Le 1er septembre 1939, a commencé la "drôle de guerre", terminée par l'arrivée des Allemands le 19 juin 1940. Des souvenirs de cette période à Vierville ont été consignés en particulier dans les lettres qu'une réfugiée parisienne vivant à Vierville, a envoyé à ses enfants vivant à l'étranger. On y trouve la trace des préoccupations de l'époque et de la vie du village en 1939 et 1940.

Le 6 juin 1944, le 116ème régiment de la Garde Nationale des Etats-Unis a débarqué devant Vierville, débarquement qui a coûté la vie à de nombreux jeunes Américains.
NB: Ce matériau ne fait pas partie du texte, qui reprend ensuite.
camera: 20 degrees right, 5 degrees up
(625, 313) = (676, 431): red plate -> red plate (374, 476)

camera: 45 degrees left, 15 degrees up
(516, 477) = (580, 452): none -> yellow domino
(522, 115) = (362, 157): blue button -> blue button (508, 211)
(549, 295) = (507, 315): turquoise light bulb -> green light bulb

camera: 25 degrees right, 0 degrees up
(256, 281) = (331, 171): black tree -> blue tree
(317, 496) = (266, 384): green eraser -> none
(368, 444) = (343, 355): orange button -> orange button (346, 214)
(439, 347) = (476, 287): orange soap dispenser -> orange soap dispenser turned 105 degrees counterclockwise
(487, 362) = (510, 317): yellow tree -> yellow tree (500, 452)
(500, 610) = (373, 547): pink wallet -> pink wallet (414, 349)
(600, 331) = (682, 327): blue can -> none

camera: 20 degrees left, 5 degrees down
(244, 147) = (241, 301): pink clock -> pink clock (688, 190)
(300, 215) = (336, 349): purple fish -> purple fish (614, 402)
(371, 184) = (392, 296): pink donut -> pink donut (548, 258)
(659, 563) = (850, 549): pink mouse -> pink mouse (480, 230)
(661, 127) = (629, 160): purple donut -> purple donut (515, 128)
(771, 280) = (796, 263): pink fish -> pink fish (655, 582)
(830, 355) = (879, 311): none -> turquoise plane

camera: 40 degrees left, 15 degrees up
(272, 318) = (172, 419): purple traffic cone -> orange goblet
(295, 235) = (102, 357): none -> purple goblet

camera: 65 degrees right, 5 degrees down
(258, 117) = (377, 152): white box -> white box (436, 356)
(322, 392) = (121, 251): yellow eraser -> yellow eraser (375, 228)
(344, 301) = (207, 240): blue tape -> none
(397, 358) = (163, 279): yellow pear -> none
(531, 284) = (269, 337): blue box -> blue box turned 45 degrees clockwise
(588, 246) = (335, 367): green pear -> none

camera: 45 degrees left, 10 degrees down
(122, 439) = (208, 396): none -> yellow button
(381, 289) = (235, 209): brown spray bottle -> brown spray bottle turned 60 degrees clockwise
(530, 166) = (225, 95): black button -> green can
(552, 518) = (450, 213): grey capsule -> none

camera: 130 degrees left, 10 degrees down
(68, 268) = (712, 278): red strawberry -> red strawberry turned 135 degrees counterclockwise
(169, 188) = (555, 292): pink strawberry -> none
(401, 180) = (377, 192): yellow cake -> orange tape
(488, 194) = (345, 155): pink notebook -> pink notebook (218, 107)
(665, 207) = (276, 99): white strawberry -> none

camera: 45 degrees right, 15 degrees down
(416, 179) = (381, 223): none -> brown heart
Leur souvenir se perpétue et chaque année de nombreux vétérans et descendants de vétérans se joignent à des touristes de toutes nations pour visiter Omaha Beach, le site de cette bataille historique (site Web spécialisé), qui a permis la Libération de l'Europe.

Sur Omaha Beach, les Forces Américaines ont mis en place et exploité un très grand port artificiel, le Mulberry A (site Web spécialisé), qui leur a permis d'assurer pendant plusieurs mois les approvisionnements nécessaires aux combats.

Les anciens maires de Vierville:
Les premiers maires datent de la Révolution. Avant cette époque, l'Etat-Civil était tenu par les curés successifs de la paroisse Saint-André de Vierville. Ceux ci étaient nommés par l'évêque de Bayeux sur proposition du "patron" de l'église, le seigneur de Vierville, propriétaire du domaine du château de Vierville.

A partir de Vendémiaire An I (1791, première année de la République), la commune de Vierville a été créée et les maires se sont succédés sans interruption jusqu'à l'époque actuelle.

Aujourd'hui les conseils municipaux se préoccupent de la conservation du patrimoine de la Commune, notamment pour l'élaboration du Plan Local d'Urbanisme, occasion de sauvegarder les éléments les plus caractéristiques.